Couple of news items of interest regarding everyone’s favorite political chameleon, Carole Keeton Strayhorn. First, a little backscratching on taxes.
In early June, a lawyer and an accountant who represent businesses challenging taxes collected by state Comptroller Carole Keeton Strayhorn’s office met with a legal adviser to Strayhorn. By month’s end, the visitors and their colleagues had given more than $400,000 to Strayhorn’s gubernatorial campaign – 13 percent of the $3 million she raised from January through June.
Strayhorn’s office said Monday that there was nothing inappropriate about the confab initiated by an Austin lawyer and a Dallas tax consultant. Aides said talk focused on drafting plans for rules implementing the business tax created by lawmakers in a spring special session.
“It was kind of an innocuous meeting,” said Tim Mashburn, the agency’s general counsel, who hosted the visitors. “I have an open-door policy. Anyone who calls and comes by is going to get to talk to me.”
Mashburn said there was no mention of campaign donations. “Absolutely not.”
He was echoed by Jesse Ancira, associate deputy comptroller, who said he reminds agency directors at weekly meetings about the wall between politics and government. “I would hope that (mention) would never occur,” Ancira said.
Democrat Chris Bell’s campaign, which learned of the meeting through documents it received after an open records request, disagreed, saying the meeting and donations raise questions about possible political abuses of the office responsible for collecting state taxes and determining refunds.
Last September, the State Auditor’s Office reported that more than 750 taxpayers received $461 million in tax credits and refunds from the comptroller’s office less than a year after they or their representatives donated to Strayhorn’s campaign.
Auditors said they were not implying wrongdoing by anyone, though they recommended that lawmakers prohibit contributions to the comptroller or comptroller candidates from a person or group, such as a law practice or an accounting firm, that represents taxpayers before the office.
Bell spokesman Jason Stanford said Monday: “Just because it’s legal doesn’t mean it’s right. You shouldn’t take money from people you regulate. It’s unethical.”
This is a continuation of an old story, but a little reminder never hurts. It may well be that meeting in question was innocuous, and it may well be that every one of those tax credits and refunds were wholly legit. It’s also the case that any reasonable person looking at the plain facts will naturally be suspicious of the whole thing. The State Auditor’s recommendation here may be a bit broad, but it’s better than the status quo.

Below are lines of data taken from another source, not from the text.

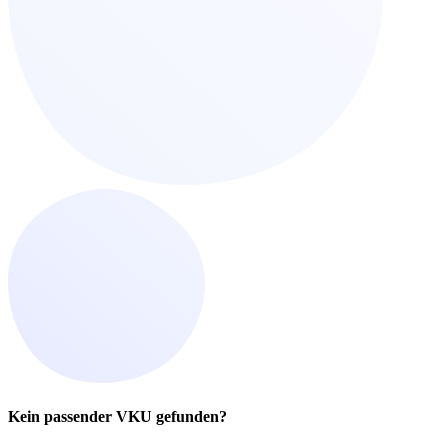
Kein passender VKU gefunden?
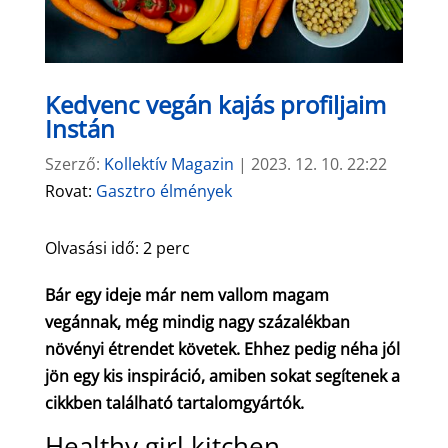
Kedvenc vegán kajás profiljaim
Instán
Szerző:
Kollektív Magazin
|
2023. 12. 10. 22:22
Rovat:
Gasztro élmények
Olvasási idő:
2
perc
Bár egy ideje már nem vallom magam
vegánnak, még mindig nagy százalékban
növényi étrendet követek. Ehhez pedig néha jól
jön egy kis inspiráció, amiben sokat segítenek a
cikkben található tartalomgyártók.
Healthy girl kitchen –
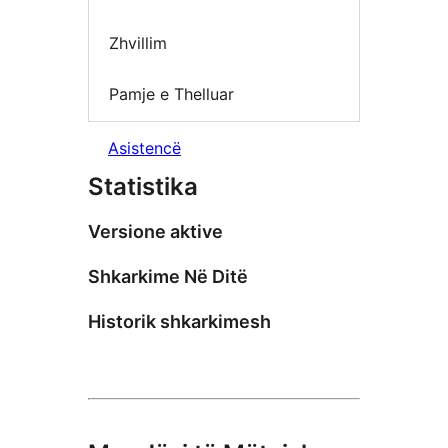
Zhvillim
Pamje e Thelluar
Asistencë
Statistika
Versione aktive
Shkarkime Në Ditë
Historik shkarkimesh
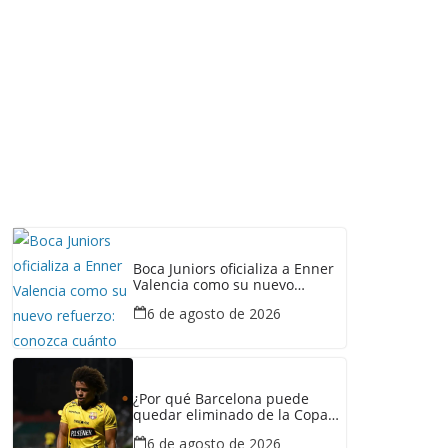
Boca Juniors oficializa a Enner
Valencia como su nuevo
refuerzo: conozca cuánto
6 de agosto de 2026
ganaría el ecuatoriano
¿Por qué Barcelona puede
quedar eliminado de la Copa
Ecuador pese a haber
6 de agosto de 2026
derrotado a Liga de Portoviejo?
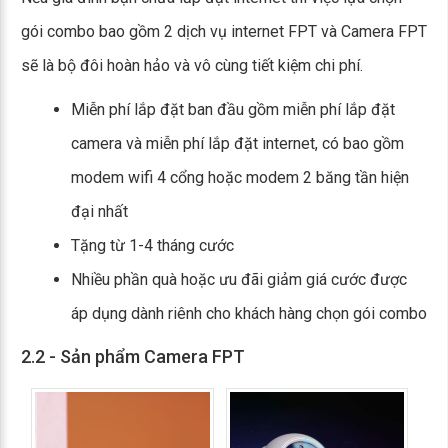
gói combo bao gồm 2 dịch vụ internet FPT và Camera FPT
sẽ là bộ đôi hoàn hảo và vô cùng tiết kiệm chi phí.
Miễn phí lắp đặt ban đầu gồm miễn phí lắp đặt
camera và miễn phí lắp đặt internet, có bao gồm
modem wifi 4 cổng hoặc modem 2 băng tần hiện
đại nhất
Tặng từ 1-4 tháng cước
Nhiều phần quà hoặc ưu đãi giảm giá cước được
áp dụng dành riênh cho khách hàng chọn gói combo
2.2 - Sản phẩm Camera FPT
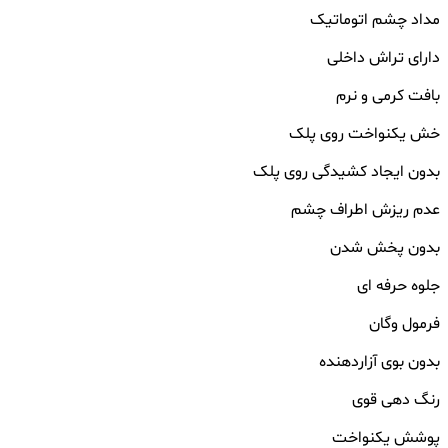
مداد چشم اتوماتیک
دارای تراش داخلی
بافت کرمی و نرم
خش یکنواخت روی پلک
بدون ایجاد کشیدگی روی پلک
عدم ریزش اطراف چشم
بدون پخش شدن
جلوه حرفه ای
فرمول وگان
بدون بوی آزاردهنده
رنگ دهی قوی
پوشش یکنواخت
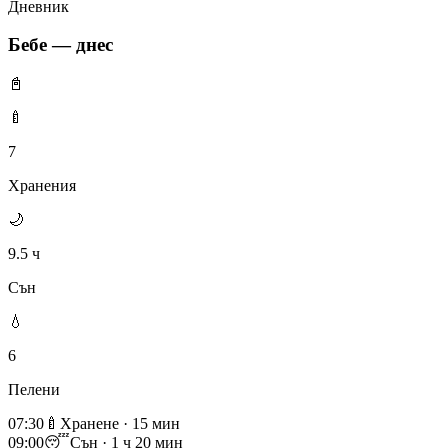
Дневник
Бебе — днес
📓
🍼
7
Хранения
🌙
9.5 ч
Сън
💧
6
Пелени
07:30
🍼
Хранене · 15 мин
09:00
😴
Сън · 1 ч 20 мин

Strayhorn had been named as a defendant by Edd Hendee, executive director of Citizens Lowering Our Unfair Texas, which filed the lawsuit in June. But in a court filing last week, Strayhorn said she wanted to be aligned with CLOUT.

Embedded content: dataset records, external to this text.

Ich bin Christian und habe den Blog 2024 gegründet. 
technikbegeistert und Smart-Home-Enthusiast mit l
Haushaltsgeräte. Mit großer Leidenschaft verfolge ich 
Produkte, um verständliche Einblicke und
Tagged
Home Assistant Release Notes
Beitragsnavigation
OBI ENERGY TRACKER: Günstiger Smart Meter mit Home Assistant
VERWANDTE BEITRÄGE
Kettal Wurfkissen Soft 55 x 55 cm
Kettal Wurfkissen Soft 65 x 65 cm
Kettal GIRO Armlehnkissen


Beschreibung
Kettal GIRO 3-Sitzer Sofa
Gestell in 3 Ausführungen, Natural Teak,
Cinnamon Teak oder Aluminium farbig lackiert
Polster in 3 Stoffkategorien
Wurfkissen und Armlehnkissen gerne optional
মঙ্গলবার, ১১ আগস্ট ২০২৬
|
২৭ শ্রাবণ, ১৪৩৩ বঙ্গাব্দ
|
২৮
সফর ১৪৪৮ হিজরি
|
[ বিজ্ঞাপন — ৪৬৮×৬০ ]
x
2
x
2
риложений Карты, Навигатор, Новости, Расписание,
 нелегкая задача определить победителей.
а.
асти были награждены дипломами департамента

She said she “welcomes and urges” a review of the issues presented in the lawsuit, which is pending in state district court in Travis County.

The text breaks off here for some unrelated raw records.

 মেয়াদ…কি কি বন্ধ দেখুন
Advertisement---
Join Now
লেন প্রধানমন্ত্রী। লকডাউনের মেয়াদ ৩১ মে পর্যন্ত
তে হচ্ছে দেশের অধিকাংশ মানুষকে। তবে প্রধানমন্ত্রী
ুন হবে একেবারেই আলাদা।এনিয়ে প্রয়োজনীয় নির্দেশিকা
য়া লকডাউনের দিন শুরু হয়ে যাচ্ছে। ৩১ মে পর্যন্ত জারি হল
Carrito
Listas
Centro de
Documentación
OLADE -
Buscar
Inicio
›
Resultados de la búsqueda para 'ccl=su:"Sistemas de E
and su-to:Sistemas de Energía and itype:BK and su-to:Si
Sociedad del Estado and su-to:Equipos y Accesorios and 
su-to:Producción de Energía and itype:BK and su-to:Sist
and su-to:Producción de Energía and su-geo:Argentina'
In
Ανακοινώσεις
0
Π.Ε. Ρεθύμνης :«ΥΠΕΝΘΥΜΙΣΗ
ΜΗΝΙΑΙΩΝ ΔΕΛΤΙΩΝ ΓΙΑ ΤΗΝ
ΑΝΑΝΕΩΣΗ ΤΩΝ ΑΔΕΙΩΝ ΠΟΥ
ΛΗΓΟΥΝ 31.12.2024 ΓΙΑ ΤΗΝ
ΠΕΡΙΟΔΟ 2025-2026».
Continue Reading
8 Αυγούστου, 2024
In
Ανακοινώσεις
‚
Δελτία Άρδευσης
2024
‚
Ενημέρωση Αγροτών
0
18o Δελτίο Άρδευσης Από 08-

Hendee is asking the court to enforce a provision in the Texas Constitution that limits the state budget from growing more than the state’s economy.
Hendee said he is “heartened” by Strayhorn’s response and said he wished the other officials would join her lead.
“I question why a private citizen should have to go to court to see that the constitution is followed,” he said.
They’re having a hoot with this one over at Lone Star Times. I’m perfectly happy for Strayhorn to make her pitch to the disgruntled conservative faction (though judging by the comments there, she’s got a ways to go to convince some of them she really means what she’s saying). Hell, I wish she’d do more of it – maybe we’ll finally get some tangible evidence that Rick Perry’s base is actually going to retailiate against him for the school finance bills. (One wonders what Dan Patrick will say to these folks – will he give them the Kinky treatment?) I’m just going to say that any politician who tries to make nice with Edd “Tom DeLay’s BFF” Hendee is someone all Democrats should be very wary of.
Anyway. LST has all the lawsuit info – the original filing, the state’s response, and Strayhorn’s response (all PDFs). I tried to find the state’s brief, but no one at the Attorney General’s office had a clue where I could find it – the closest I got to an answer was a suggestion to check the court’s website. Of course, they couldn’t tell me what court to look for. Way to keep the public informed, Greg Abbott!